Recently, CNN spoke to independent diamond industry analyst Edahn Golan regarding the recent surge of lab grown diamonds. Golan revealed to CNN that sales data for March 2022 showed a 63% increase in engagement rings featuring lab grown diamonds compared to March 2021. During the same time frame, engagement rings featuring a natural diamond saw a 25% decrease in sales. According to Golan, the February data was even more staggering for lab grown diamonds. In the previous month, engagement rings with lab grown diamonds saw an 80% increase compared to the previous year, while their counterparts featuring natural diamonds fell 13%.
We reached out to Golan to learn more about the surging interest in lab grown diamonds. He spoke about how the consumer appetite for lab grown diamonds is strongest in the US. “Consumer demand for lab-grown [diamonds] is very much limited to the US. It is not an international trend, at least of yet. That means that lab grown diamonds have limited [international] appeal, probably due to cultural differences,” he said.
“That said, the US is an exceptionally large consumer market. In 2020, lab diamond’s share of diamond sales was about 3%. In the following year it grew to 5%, and by the first quarter of 2022, its share already stood at 7%. This indicates that consumer acceptance and interest are growing and, with it, demand. With that in mind, continued growth is to be expected,” said Golan.

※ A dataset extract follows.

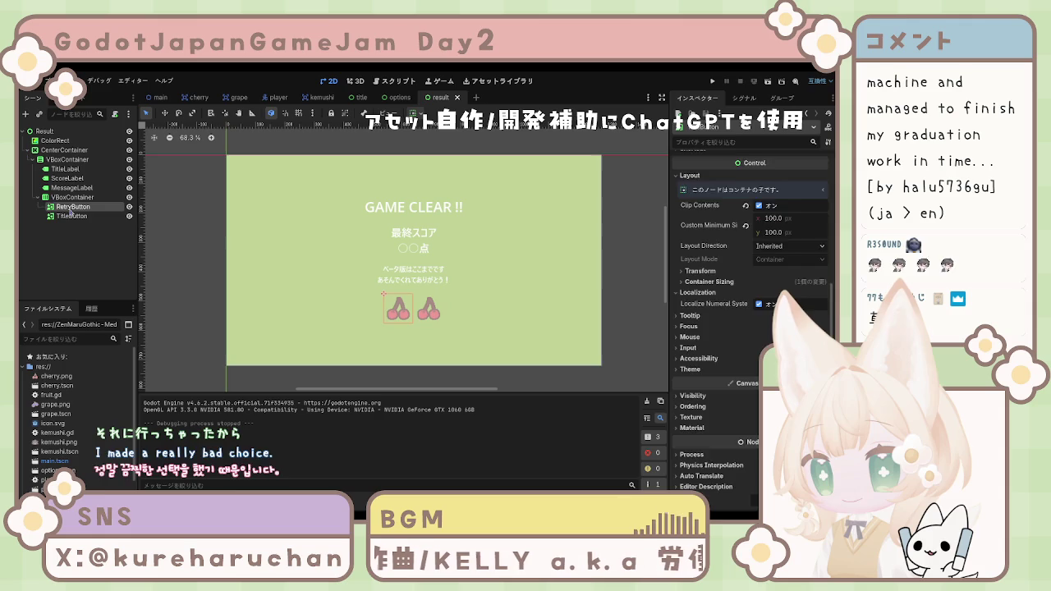
left_click(72, 234)
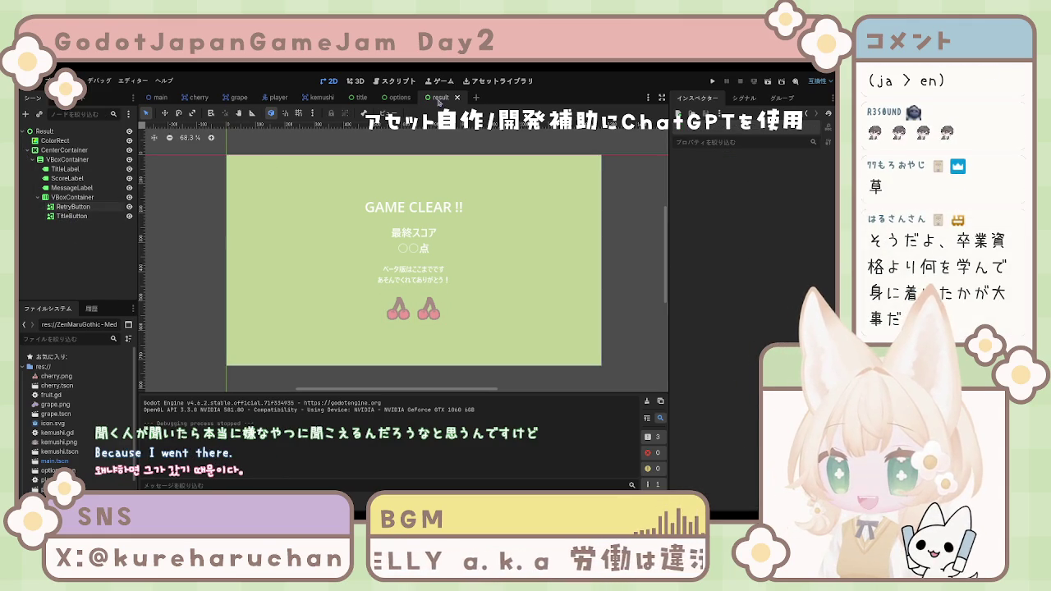
left_click(394, 97)
left_click(440, 98)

Golan’s research mirrors similar research conducted by jewelry insurer BriteCo. According to BriteCo, lab grown diamonds saw nearly 10% growth in popularity among engagement ring buyers from 2020 to 2021.

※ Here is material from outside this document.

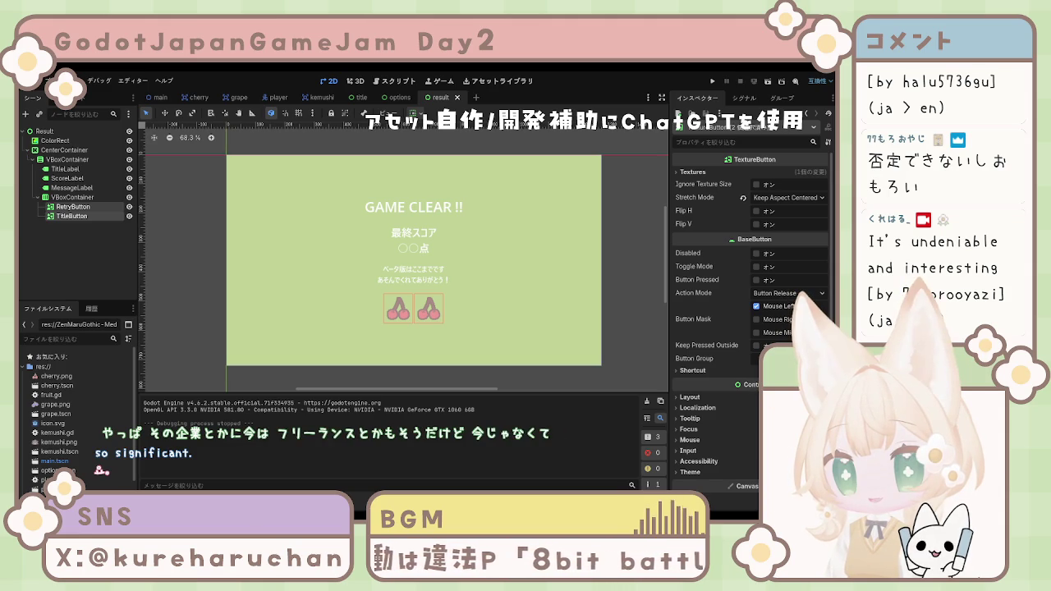
left_click(437, 364)
left_click(168, 305)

We also spoke with diamond industry analyst Paul Ziminsky, who does not think natural diamonds and lab grown diamonds are strictly competitive. “Lab grown diamonds are affecting the natural diamond market, but perhaps not as much as many would think,” Ziminsky told us when asked if lab grown diamonds are affecting the market for natural diamonds. “Lab-diamonds now represent a high-single-digit percentage of global diamond jewelry demand – up from almost nothing five years ago – but notably the product has also brought new consumers to the market, so it hasn’t been a zero-sum game.”

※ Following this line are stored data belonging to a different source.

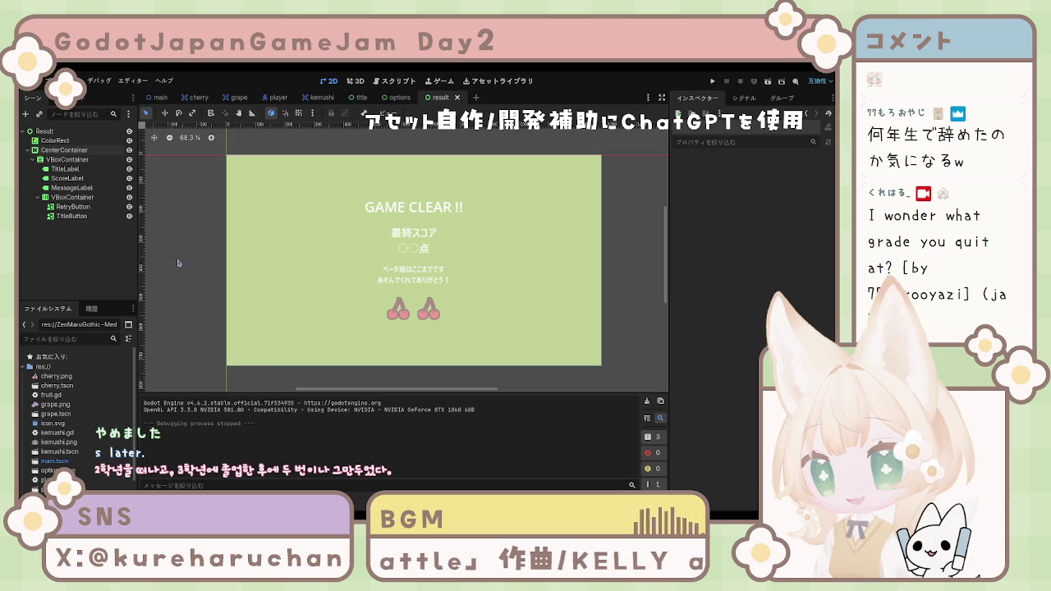
Inspect the CenterContainer's layout, then multi-select both cherry buttons to view their shared properties.
left_click(246, 255)
left_click(212, 256)
left_click(285, 257)
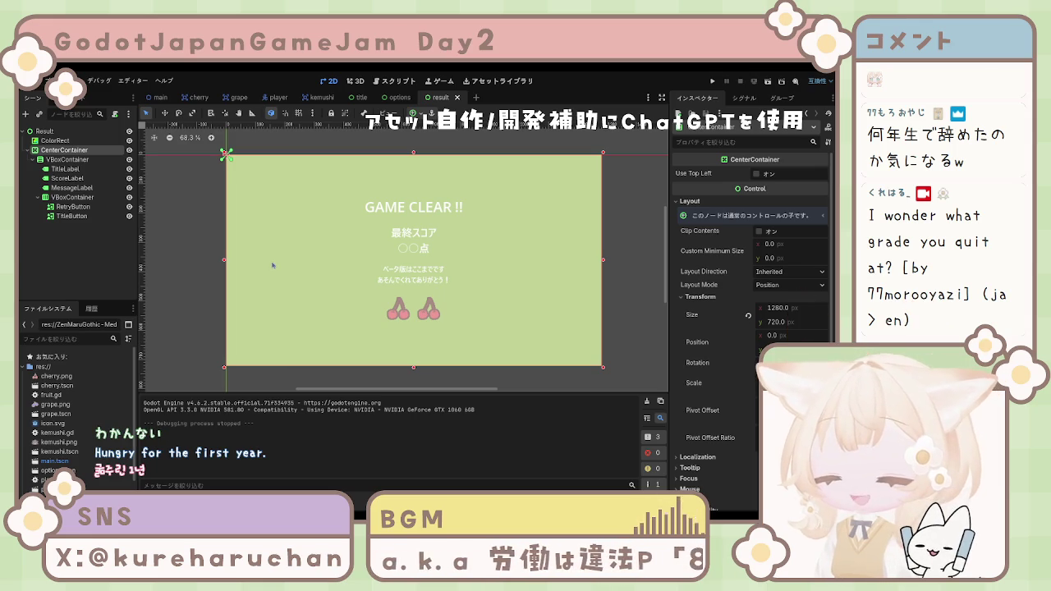
left_click(207, 248)
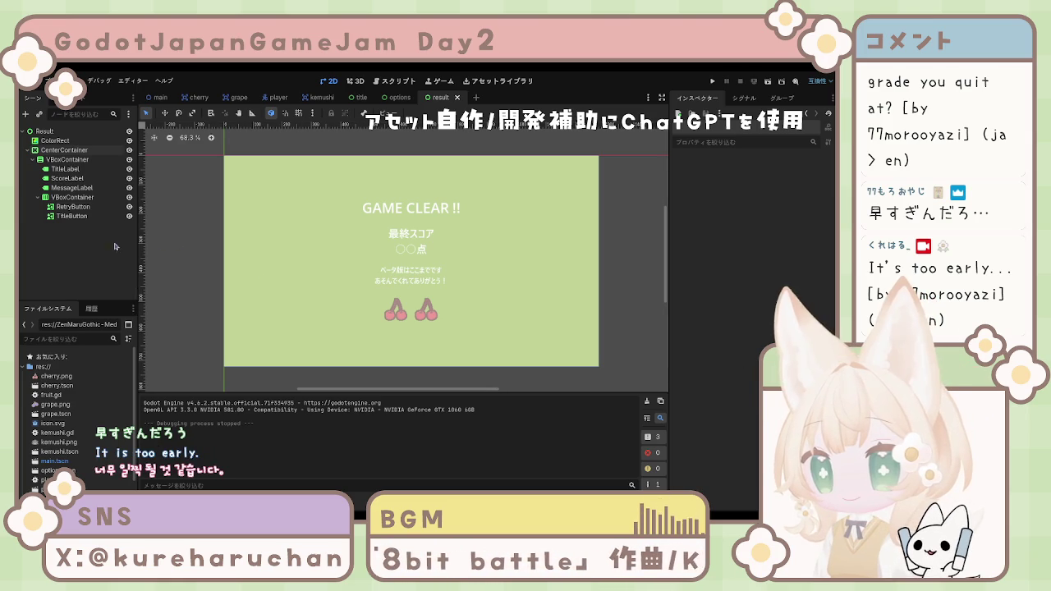
left_click_drag(295, 257, 299, 248)
left_click(219, 258)
left_click(124, 255)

Some believe the choice between a natural diamond and a lab grown diamond may be decided by age. Alexander Weindling, CEO of Clean Origin, said customers under forty have knowledge and interest in purchasing lab grown diamonds for environmental and ethical reasons. However, customers over fifty are far more reluctant to share those concerns.
Golan believes that lab diamond companies’ focus on blood diamonds may not be the best approach. “There is a lot of talk about natural diamonds and conflict by [lab grown] folks. Speaking negatively about a competing product is not an effective way to generate sales. As a marketing approach, this is greatly inhibiting [lab grown] sales and slowing down its growth,” he said.
According to Google Trends, the term “lab-grown diamonds” saw a noticeable uptick in searches immediately following Putin’s invasion of Ukraine in the United States, as did the term “conflict diamonds.” With the war lingering on and consumer pressure on major luxury jewelry companies, younger diamond purchasers may purchase lab grown diamonds to alleviate any concern about possibly helping Putin fund the war in Ukraine.
But there is a point upon which all agree: the lower price point of lab grown diamonds is a major selling point over natural diamonds.
“I think the lab-diamond market could eventually be quite large, especially driven by the new market of low-price-point-diamonds. I think markets like China will do especially well with the product,” said Ziminksy, when asked what he expects the diamond industry to look like in the next decade and if lab-grown could reach 30-40% of the market. “But I certainly would not count out the natural diamond market; it has been an extremely resilient industry for almost a century for a reason.”